- **Task prompt**:
Across the whole listing, copy out every line that includes the string "source".
***** Data extract
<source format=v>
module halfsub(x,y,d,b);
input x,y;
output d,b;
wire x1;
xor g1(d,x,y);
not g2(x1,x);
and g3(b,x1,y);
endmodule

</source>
**********
***** Data extract
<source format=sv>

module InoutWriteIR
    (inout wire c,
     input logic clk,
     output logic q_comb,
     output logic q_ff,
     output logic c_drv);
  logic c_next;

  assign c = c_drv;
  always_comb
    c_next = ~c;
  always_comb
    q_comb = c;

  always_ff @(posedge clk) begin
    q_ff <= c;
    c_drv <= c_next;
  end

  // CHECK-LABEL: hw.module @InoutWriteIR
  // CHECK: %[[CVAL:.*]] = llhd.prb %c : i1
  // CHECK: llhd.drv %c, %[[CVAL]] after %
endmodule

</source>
**********
- **Answer to the exercise**:
<source format=v>
</source>
<source format=sv>
</source>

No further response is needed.